A small but growing percentage of American-made vehicles are manufactured to run on the U.S. version of ethanol called E85, which is 85 percent alcohol distilled from corn and 15 percent gasoline. But many American drivers don't even know their vehicles can run on E85, and the fuel is available at only 610 American filling stations.

Brazil's state-imposed pump price for gasoline includes much higher taxes than the price U.S. consumers pay. Gas in Brazil now costs the equivalent of $4.69 per gallon. Pure ethanol — taxed at slightly lower levels and cheaper to produce — goes for about $3.59 per gallon at all of the nation's 30,000 stations. It fueled 48 percent of Brazil's passenger vehicles last year.

Meanwhile, Brazil is trying to encourage ethanol use in countries from Asia to Europe.

President Luiz Inacio Lula da Silva said in Britain this week that Brazil wants "to plant the oil of the future" and promote radical changes in how world generates energy.

Brazilian ethanol makers intent on boosting exports have been beaming ever since Mr. Bush used his January State of the Union address to plug ethanol.

"We felt that in our share price," said a smiling Paulo Diniz, chief financial officer of Grupo Cosan, Brazil's largest ethanol producer and the world's second largest after the U.S.-based Archer Daniels Midland Co.

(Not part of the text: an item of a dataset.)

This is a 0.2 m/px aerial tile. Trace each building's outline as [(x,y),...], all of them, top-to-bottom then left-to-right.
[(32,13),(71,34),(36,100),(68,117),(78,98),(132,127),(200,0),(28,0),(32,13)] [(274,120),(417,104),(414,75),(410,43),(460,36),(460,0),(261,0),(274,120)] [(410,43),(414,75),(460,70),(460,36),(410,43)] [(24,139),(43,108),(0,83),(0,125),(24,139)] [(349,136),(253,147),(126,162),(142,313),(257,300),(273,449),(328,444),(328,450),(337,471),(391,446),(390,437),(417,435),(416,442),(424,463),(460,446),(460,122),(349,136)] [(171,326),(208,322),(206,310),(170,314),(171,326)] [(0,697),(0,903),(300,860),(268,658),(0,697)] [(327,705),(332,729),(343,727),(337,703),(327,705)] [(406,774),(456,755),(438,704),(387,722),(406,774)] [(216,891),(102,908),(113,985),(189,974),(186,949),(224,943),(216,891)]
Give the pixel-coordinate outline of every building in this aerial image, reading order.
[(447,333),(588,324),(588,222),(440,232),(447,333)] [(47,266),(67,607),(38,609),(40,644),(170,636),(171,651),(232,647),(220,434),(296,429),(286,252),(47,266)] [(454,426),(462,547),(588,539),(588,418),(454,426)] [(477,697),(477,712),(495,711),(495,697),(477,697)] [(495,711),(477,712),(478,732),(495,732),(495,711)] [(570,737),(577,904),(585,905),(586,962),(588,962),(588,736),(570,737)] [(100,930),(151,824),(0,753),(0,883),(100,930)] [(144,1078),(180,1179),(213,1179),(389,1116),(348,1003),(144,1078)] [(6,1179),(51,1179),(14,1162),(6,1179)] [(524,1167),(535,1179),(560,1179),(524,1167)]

A few years ago, Cosan was lucky to host a tour every four or five months for big foreign investors. Now the firm gets visits every two weeks, including a VIP tour in February for Google Inc. billionaires Larry Page and Sergey Brin.

Cosan is considering an initial public offering on Wall Street within the next year and a half, Diniz said. Other foreign companies may consider jumping on the bandwagon by buying Brazilian ethanol firms.

"Phones have been ringing all over the world after Mr. Bush spoke," said Cristoph Berg, an ethanol analyst with Germany's F.O. Licht, a commodities research firm. Investors "are waking up to the notion that ethanol really seems to have entered the mainstream."

Brazil's ethanol experience hasn't been so rosy for consumers in recent months. Prices surged during the annual November-March production lull while the cane grew. Ethanol remains cheaper than gas, but flex-fuel car drivers can get better fuel efficiency with gas when the price difference between the two narrows significantly.

In Sao Tome, the cooperative that owns the ethanol distillery is betting on its best profits since it bought the operation in 1993. Cocamar's production cost is $1.10 per gallon, and wholesalers are buying the fuel for $2.68— up from $1.44 last year.

About the only thing that could hurt Brazil's ethanol industry now would be an almost unimaginable plunge in international crude oil prices, currently trading above $60 per barrel, said Almir Hawthorne, the distillery's industrial manager.

"Oil could drop to $35 or $40 per barrel, and ethanol producers would still make money."